2020 Research Grants

Dr Pauline Zaenker has the following update to share with us.

Project description and summary

Cutaneous melanoma is the most aggressive type of skin cancer that is responsible for more than 80% of skin cancer-related deaths. The incidence of cutaneous melanoma, especially thin (< 1.0 mm) melanomas, continues to increase nationally and globally. Although thick (≥ 4.0 mm) melanomas are correlated with a worse prognosis, thin melanomas account for the majority of melanoma deaths due to the high volume of the disease. Therefore, there is currently an urgent need to identify melanoma-associated prognostic biomarkers for the effective monitoring of patients that are predicted to have an increased risk of tumour progression. This will enable timely therapeutic intervention and ultimately decrease melanoma attributed morbidity and mortality.

The utilisation of autoantibodies as melanoma-associated biomarkers is a promising avenue towards personalised medicine. Autoantibodies are generated by the adaptive immune system in cancer patients towards autologous antigens and may provide biological information of the tumour. Additionally, autoantibodies have desirable biomarker properties such as persistent concentrations and long half-lives due to a limited proteolysis and clearance from the blood. 

The overarching aim of this project was to identify serum autoantibody biomarkers from blood that are indicative of disease progression. Early-stage cutaneous melanoma patients provided a blood sample at the point of diagnosis of their primary melanoma. Follow-up data (average of 3.83 years) of melanoma progression and patient survival was then received from the Western Australian Clinical Cancer Registry.

A total of 104 sera were previously screened against a functional high-throughput microarray platform containing 1627 functional proteins to measure IgG autoantibody levels. The Clinical Cancer Registry data has been used to group the early-stage cutaneous melanoma cohort into a progression versus non-progression group. The prognostic utility of tumour protein 53 (p53) autoantibody as a prognostic biomarker was extensively examined due to literature suggesting its high potential as a prognostic biomarker. The microarray and bead-based immunoassay results indicated that p53 autoantibodies were found not to be of significant prognostic value as a single prognostic marker in this melanoma cohort. Its prognostic value as part of a larger autoantibody panel remains to be validated.

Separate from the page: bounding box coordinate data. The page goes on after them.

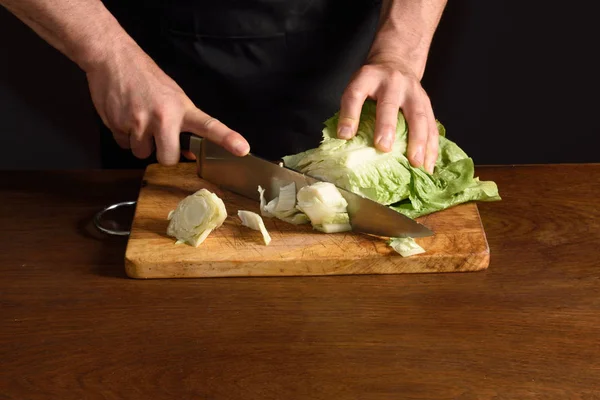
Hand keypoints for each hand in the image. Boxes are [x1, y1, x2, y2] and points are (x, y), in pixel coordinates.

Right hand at [85, 42, 249, 164]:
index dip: (226, 138)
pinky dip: (124, 136)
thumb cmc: (145, 77)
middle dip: (163, 153)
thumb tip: (188, 152)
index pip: (209, 125)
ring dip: (140, 143)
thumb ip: (183, 123)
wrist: (112, 58)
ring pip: (142, 153)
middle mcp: (163, 117)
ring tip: (138, 119)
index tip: (242, 148)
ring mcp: (139, 122)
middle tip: (158, 137)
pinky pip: (123, 145)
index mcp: (181, 108)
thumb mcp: (173, 96)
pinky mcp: (118, 125)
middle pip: (168, 158)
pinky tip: (125, 117)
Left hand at [336, 58, 438, 173]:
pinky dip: (432, 146)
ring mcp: (412, 91)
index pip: (355, 94)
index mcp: (367, 78)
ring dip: (418, 141)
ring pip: (418, 115)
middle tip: (383, 148)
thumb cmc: (372, 83)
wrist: (397, 62)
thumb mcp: (357, 87)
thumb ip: (351, 110)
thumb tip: (345, 142)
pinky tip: (429, 164)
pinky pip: (431, 124)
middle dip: (387, 127)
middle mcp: (392, 82)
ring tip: (416, 163)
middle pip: (389, 104)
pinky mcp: (426, 102)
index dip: (349, 114)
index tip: (344, 135)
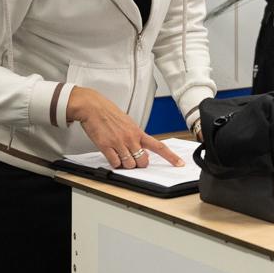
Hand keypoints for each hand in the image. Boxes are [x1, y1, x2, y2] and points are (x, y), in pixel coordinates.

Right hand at [67, 87, 183, 168]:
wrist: (94, 107)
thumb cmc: (109, 114)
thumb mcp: (128, 124)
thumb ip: (137, 138)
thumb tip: (144, 152)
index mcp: (138, 132)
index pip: (159, 146)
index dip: (171, 157)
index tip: (179, 163)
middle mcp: (131, 138)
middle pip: (143, 161)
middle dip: (139, 164)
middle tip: (133, 158)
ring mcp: (119, 142)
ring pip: (129, 164)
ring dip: (126, 164)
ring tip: (120, 155)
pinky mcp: (106, 146)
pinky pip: (115, 163)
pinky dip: (115, 163)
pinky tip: (112, 156)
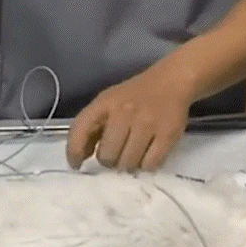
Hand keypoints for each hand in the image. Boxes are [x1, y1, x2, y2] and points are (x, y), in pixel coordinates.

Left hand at [66, 61, 193, 171]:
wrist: (172, 81)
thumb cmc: (134, 96)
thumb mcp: (107, 104)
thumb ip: (91, 128)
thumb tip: (79, 158)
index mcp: (105, 103)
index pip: (80, 130)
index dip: (73, 152)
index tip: (76, 165)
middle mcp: (124, 112)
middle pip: (106, 156)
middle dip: (109, 160)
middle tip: (117, 154)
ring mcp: (147, 124)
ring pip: (128, 163)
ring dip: (128, 164)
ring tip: (133, 154)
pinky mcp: (168, 135)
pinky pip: (150, 165)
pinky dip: (146, 165)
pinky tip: (148, 155)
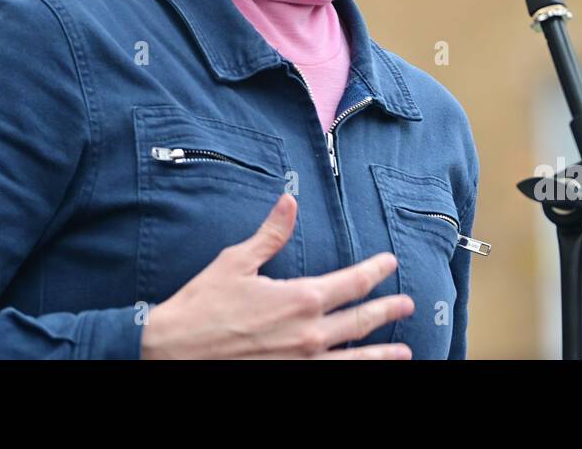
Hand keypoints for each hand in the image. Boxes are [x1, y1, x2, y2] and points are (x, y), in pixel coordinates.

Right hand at [140, 193, 413, 358]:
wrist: (174, 352)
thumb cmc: (202, 306)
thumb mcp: (236, 262)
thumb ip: (270, 234)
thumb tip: (289, 202)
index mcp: (300, 299)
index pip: (351, 282)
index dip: (375, 271)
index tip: (389, 263)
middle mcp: (310, 334)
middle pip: (361, 321)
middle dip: (387, 310)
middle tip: (407, 304)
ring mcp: (302, 363)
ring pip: (355, 359)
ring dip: (382, 354)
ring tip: (404, 352)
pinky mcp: (290, 379)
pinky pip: (331, 378)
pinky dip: (351, 374)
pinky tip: (361, 372)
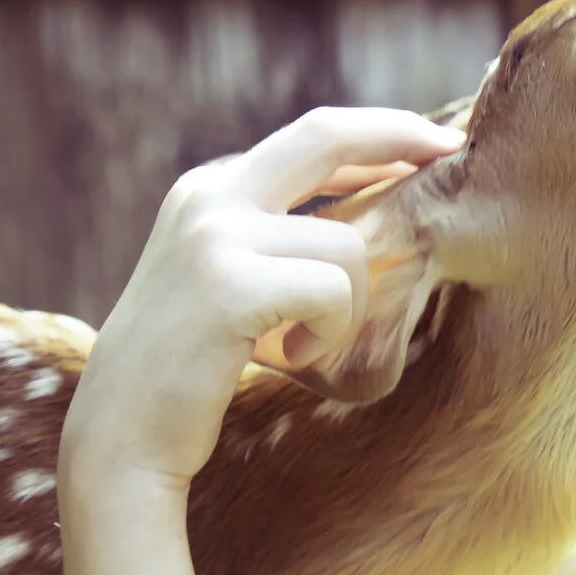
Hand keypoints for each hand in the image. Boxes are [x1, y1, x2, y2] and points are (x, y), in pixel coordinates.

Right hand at [60, 106, 466, 494]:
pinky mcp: (228, 283)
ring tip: (304, 345)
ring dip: (349, 308)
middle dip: (400, 136)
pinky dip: (331, 333)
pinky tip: (294, 359)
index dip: (381, 135)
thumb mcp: (230, 279)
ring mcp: (213, 234)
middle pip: (326, 135)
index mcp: (209, 190)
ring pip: (348, 245)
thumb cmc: (190, 370)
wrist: (121, 440)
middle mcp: (207, 196)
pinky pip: (334, 291)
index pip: (313, 138)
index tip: (434, 142)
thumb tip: (379, 195)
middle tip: (453, 152)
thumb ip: (279, 234)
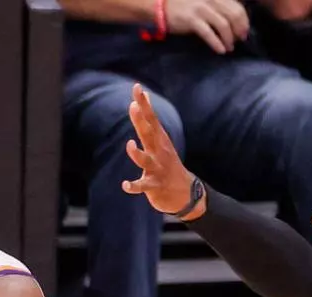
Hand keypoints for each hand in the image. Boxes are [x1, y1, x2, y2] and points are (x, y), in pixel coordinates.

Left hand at [122, 84, 199, 216]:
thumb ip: (148, 122)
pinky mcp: (154, 186)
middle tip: (133, 106)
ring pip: (146, 160)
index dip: (144, 103)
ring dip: (137, 154)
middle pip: (149, 134)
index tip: (136, 87)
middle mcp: (159, 152)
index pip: (151, 118)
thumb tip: (141, 99)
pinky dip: (134, 186)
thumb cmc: (167, 164)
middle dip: (141, 120)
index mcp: (159, 141)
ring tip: (130, 145)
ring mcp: (157, 169)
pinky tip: (125, 184)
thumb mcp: (160, 141)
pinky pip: (143, 186)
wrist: (186, 194)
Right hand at [164, 0, 249, 53]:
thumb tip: (234, 21)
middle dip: (239, 30)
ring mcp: (201, 9)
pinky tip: (221, 50)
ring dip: (229, 39)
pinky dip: (217, 43)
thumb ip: (218, 7)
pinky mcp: (192, 20)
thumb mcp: (204, 1)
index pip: (237, 7)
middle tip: (239, 41)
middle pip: (233, 16)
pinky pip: (209, 34)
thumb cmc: (184, 5)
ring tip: (229, 48)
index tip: (244, 31)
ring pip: (223, 25)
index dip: (244, 21)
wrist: (160, 7)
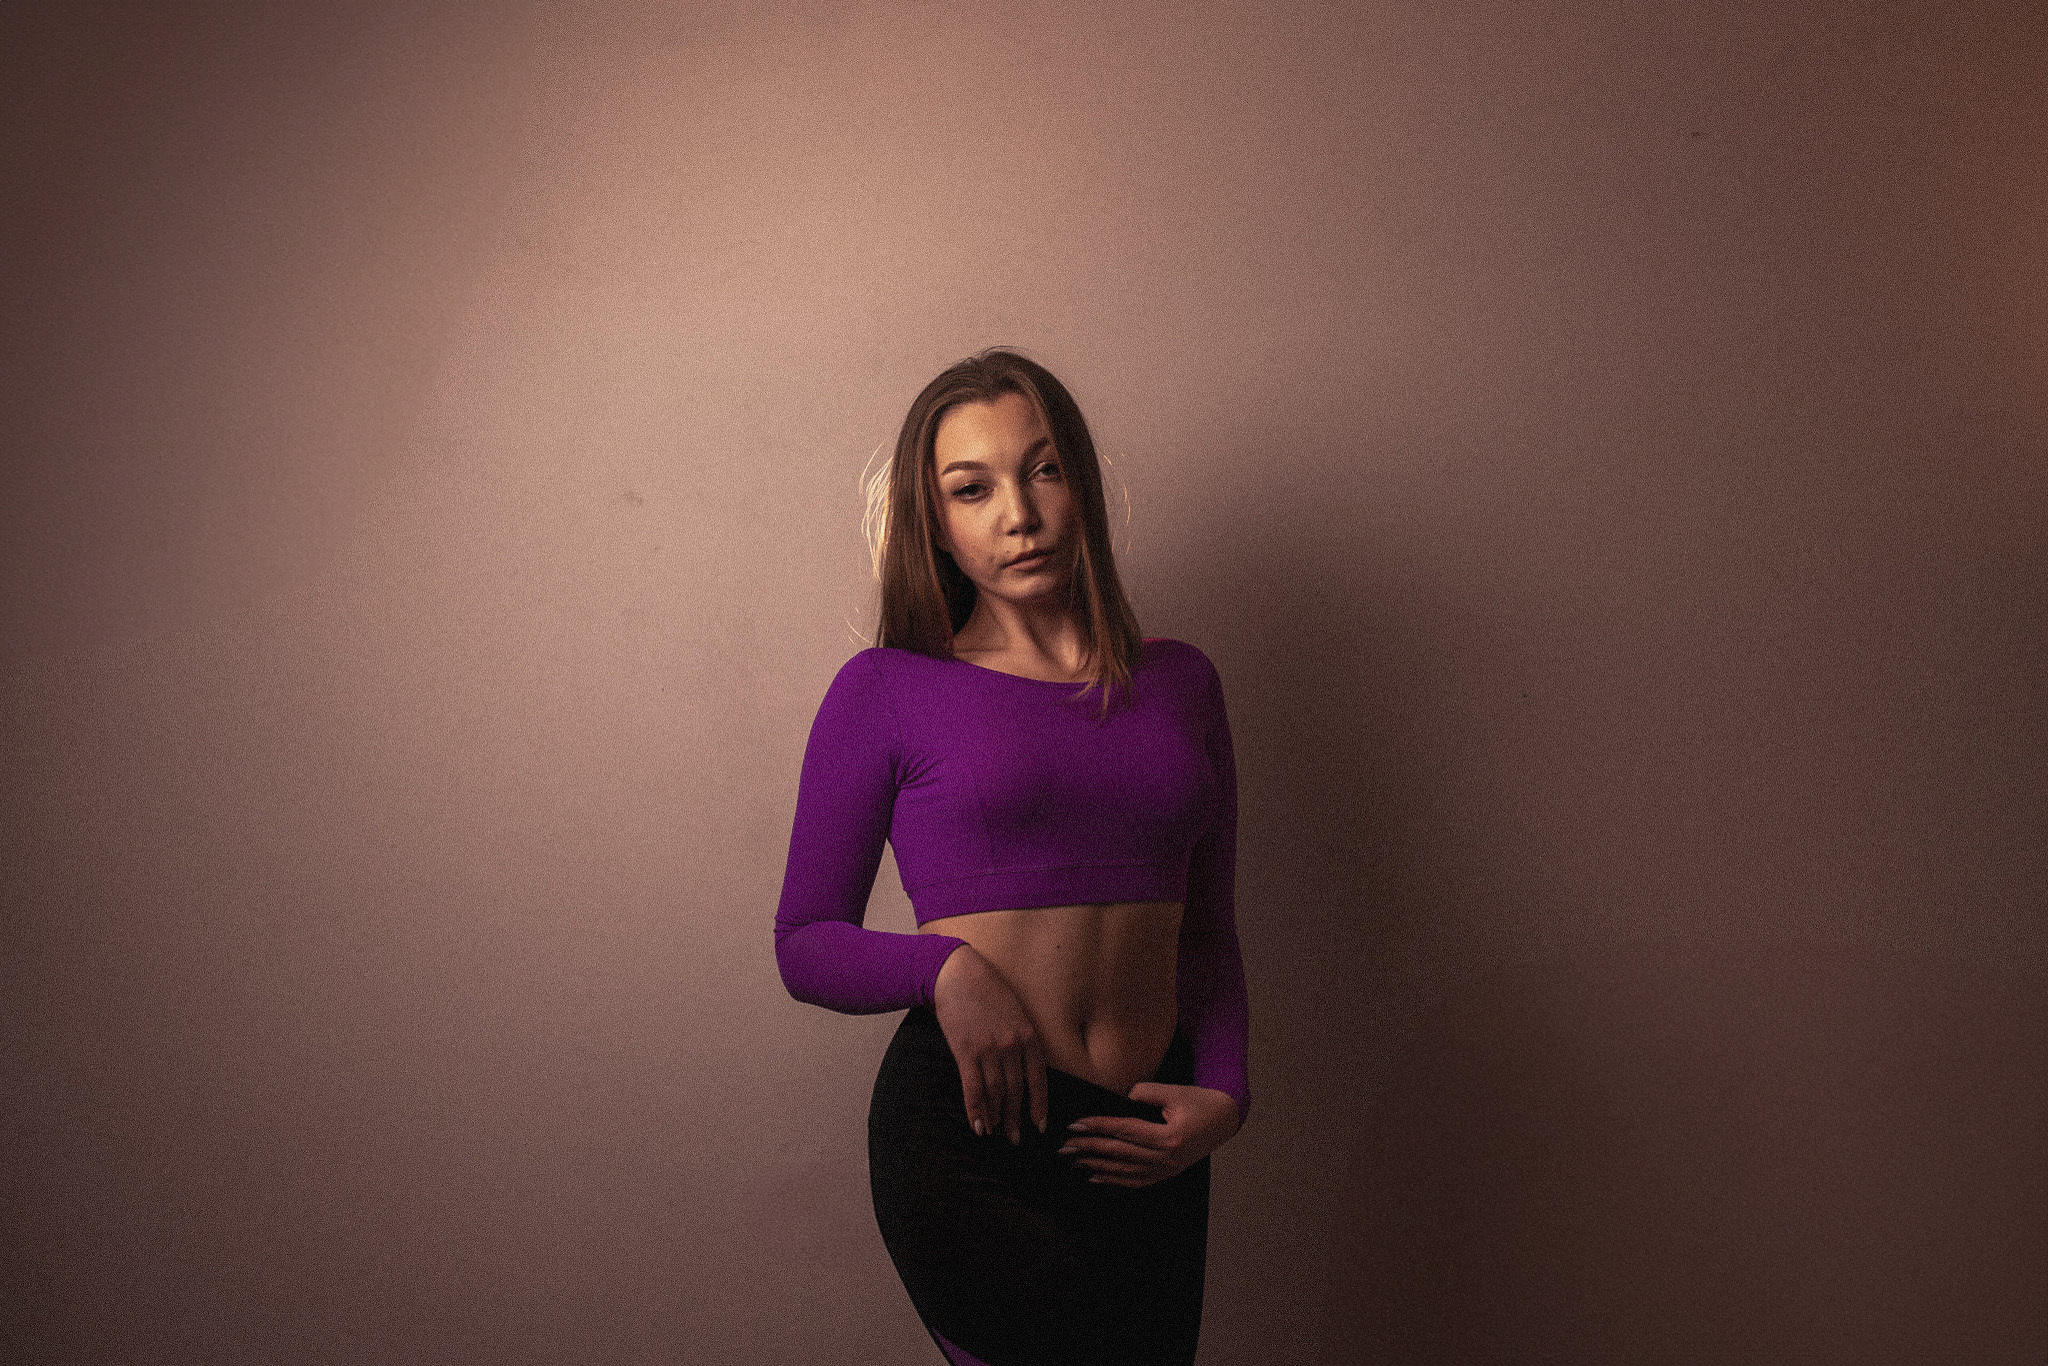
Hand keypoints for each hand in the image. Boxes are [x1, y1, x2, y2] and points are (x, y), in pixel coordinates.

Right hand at [931, 944, 1048, 1144]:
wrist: (956, 973)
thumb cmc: (987, 990)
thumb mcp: (1015, 1011)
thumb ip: (1022, 1038)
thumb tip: (1023, 1068)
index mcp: (1028, 1035)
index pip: (1039, 1079)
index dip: (1039, 1105)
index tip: (1040, 1125)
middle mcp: (1012, 1045)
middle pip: (1016, 1090)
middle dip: (1016, 1118)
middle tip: (1016, 1138)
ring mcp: (989, 1050)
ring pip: (995, 1093)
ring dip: (996, 1117)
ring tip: (996, 1134)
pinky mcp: (966, 1051)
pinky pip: (973, 1088)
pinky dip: (976, 1110)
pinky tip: (978, 1126)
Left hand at [1058, 1083, 1240, 1186]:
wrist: (1225, 1120)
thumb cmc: (1201, 1102)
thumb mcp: (1175, 1091)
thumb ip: (1146, 1093)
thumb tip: (1122, 1097)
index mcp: (1169, 1137)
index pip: (1124, 1131)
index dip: (1098, 1126)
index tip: (1075, 1124)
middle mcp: (1166, 1158)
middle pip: (1119, 1153)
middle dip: (1089, 1148)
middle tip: (1064, 1146)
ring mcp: (1166, 1170)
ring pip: (1124, 1171)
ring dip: (1096, 1165)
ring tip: (1073, 1160)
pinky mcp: (1166, 1174)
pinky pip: (1135, 1181)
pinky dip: (1113, 1179)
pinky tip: (1095, 1176)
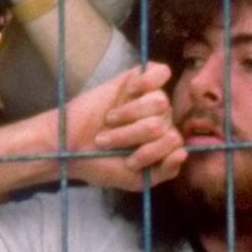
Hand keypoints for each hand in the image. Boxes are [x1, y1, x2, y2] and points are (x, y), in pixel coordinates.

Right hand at [54, 62, 185, 192]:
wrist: (68, 146)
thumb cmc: (100, 163)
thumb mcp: (135, 179)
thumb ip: (164, 171)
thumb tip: (182, 152)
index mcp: (163, 144)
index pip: (176, 145)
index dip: (151, 153)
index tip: (128, 161)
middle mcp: (160, 120)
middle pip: (163, 125)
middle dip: (132, 136)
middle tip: (106, 141)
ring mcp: (149, 98)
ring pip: (159, 102)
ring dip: (129, 115)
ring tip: (109, 121)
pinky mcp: (136, 78)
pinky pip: (160, 72)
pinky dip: (146, 82)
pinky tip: (129, 92)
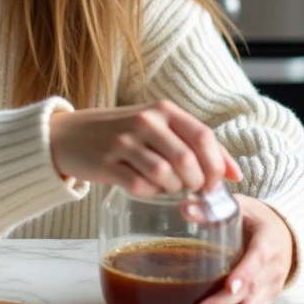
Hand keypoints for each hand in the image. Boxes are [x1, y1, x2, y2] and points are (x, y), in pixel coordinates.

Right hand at [47, 100, 241, 195]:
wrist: (68, 135)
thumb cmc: (122, 133)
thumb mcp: (158, 127)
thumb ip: (194, 144)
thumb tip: (235, 174)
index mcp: (163, 109)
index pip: (203, 136)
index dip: (217, 165)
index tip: (217, 183)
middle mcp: (145, 121)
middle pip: (187, 161)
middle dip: (196, 183)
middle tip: (192, 190)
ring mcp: (124, 142)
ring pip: (165, 175)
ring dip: (172, 189)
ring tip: (167, 187)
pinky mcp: (107, 163)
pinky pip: (139, 187)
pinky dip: (148, 193)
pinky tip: (144, 187)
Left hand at [191, 195, 295, 303]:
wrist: (286, 233)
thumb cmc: (258, 218)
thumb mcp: (241, 206)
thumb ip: (214, 207)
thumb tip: (186, 208)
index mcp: (268, 240)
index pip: (258, 258)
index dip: (245, 273)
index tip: (230, 286)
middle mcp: (273, 266)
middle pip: (250, 290)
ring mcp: (272, 285)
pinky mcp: (269, 298)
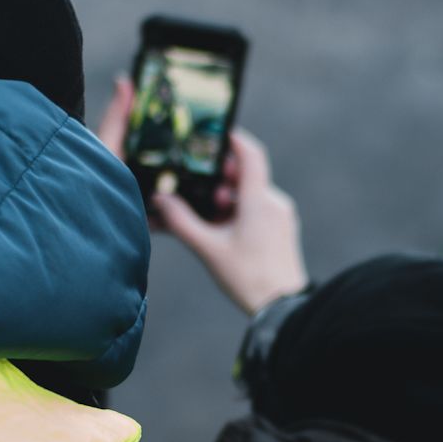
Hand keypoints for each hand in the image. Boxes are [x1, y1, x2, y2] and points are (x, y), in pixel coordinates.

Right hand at [98, 79, 307, 314]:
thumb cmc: (248, 278)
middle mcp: (273, 202)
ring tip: (206, 212)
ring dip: (227, 197)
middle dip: (220, 176)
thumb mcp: (208, 249)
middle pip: (246, 174)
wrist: (282, 307)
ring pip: (250, 194)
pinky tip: (221, 227)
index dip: (232, 139)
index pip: (250, 154)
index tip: (213, 133)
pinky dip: (238, 211)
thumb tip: (160, 200)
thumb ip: (182, 222)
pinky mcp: (281, 230)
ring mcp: (280, 216)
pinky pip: (257, 210)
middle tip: (198, 185)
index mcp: (258, 200)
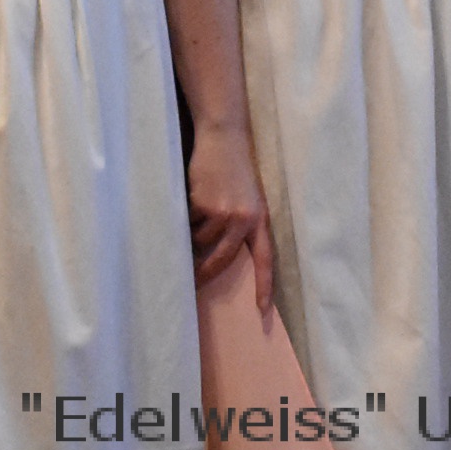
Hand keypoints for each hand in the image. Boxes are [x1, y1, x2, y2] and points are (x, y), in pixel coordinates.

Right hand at [188, 122, 275, 311]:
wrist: (224, 137)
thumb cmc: (234, 169)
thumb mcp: (247, 198)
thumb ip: (240, 224)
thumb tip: (216, 255)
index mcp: (261, 220)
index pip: (265, 259)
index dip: (264, 285)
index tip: (261, 311)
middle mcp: (244, 220)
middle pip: (222, 260)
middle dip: (204, 274)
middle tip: (192, 284)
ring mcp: (223, 213)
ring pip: (200, 240)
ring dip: (192, 233)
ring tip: (196, 210)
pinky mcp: (202, 204)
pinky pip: (188, 223)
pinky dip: (185, 216)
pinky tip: (192, 196)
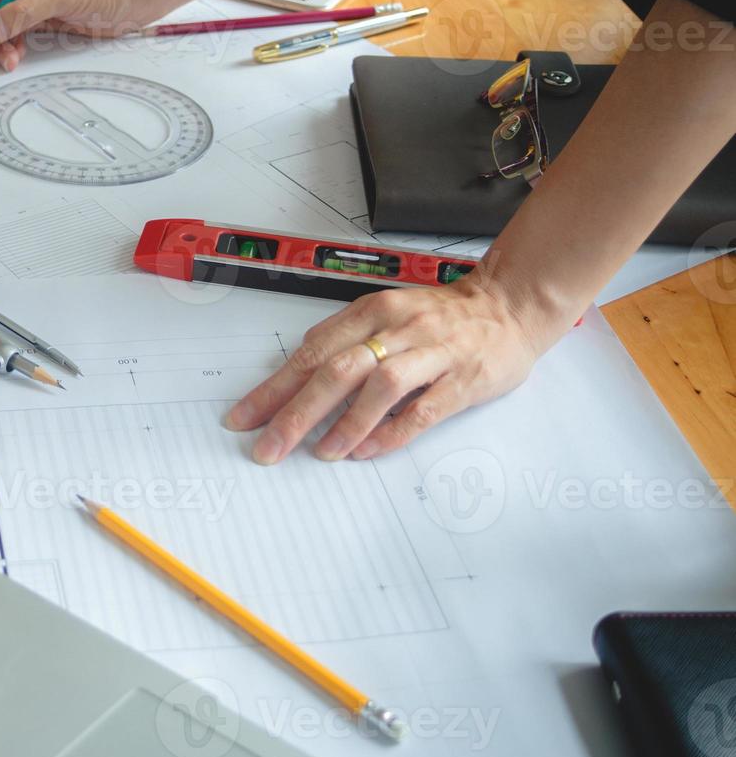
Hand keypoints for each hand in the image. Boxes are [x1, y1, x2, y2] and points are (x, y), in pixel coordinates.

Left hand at [224, 279, 548, 463]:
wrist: (511, 304)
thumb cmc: (440, 315)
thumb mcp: (385, 311)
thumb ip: (344, 336)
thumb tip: (298, 366)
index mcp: (372, 311)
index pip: (311, 352)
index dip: (274, 387)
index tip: (244, 418)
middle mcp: (398, 328)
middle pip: (337, 370)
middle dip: (295, 412)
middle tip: (268, 447)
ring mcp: (432, 353)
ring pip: (380, 386)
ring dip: (346, 423)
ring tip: (320, 452)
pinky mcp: (464, 379)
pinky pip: (423, 410)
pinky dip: (392, 432)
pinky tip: (367, 450)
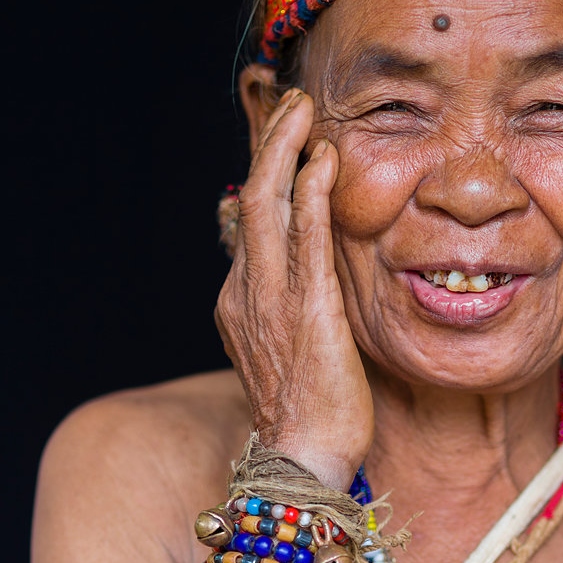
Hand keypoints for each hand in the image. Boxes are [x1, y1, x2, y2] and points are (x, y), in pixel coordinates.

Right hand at [215, 89, 371, 491]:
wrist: (303, 461)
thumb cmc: (309, 413)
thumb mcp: (290, 348)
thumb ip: (292, 302)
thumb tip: (304, 270)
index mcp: (240, 301)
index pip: (253, 221)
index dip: (267, 172)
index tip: (287, 136)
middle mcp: (246, 293)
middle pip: (252, 201)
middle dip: (271, 145)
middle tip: (292, 101)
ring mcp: (270, 301)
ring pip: (269, 208)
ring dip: (285, 152)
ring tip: (303, 109)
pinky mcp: (306, 312)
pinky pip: (304, 240)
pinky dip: (310, 195)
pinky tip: (323, 161)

Furthermore, superoxide dismutase 1 (SOD1) autoantibodies were identified as a potential marker for melanoma progression. The subsequent investigation of SOD1 antibodies via a bead-based immunoassay has shown that SOD1 autoantibodies might be of significant value for the prognostication of early-stage cutaneous melanoma patients. There was, however, a degree of discordance identified between the two platforms. Additionally, the Melanoma Institute of Australia newly developed Nomogram tool that predicts the sentinel lymph node (SLN) metastasis risk for early-stage cutaneous melanoma patients has been used to investigate whether autoantibodies measured at the point of diagnosis might be valuable in predicting whether a melanoma patient has an increased risk of developing SLN metastasis. The prognostic value of tumour-necrosis factor alpha-induced protein 8 (TNFAIP8) has been investigated following its identification as a potential top prognostic marker based on the microarray data. The subsequent bead-based immunoassay to validate the finding has shown that TNFAIP8 autoantibodies as a single biomarker has limited value in discriminating predicted high-risk from predicted low-risk patients. There was a weak correlation and a poor level of agreement identified between the two platforms.

This work was presented at the Australian Society of Medical Research conference 2020, the Australian Melanoma Conference 2021 and the World Melanoma Conference 2021.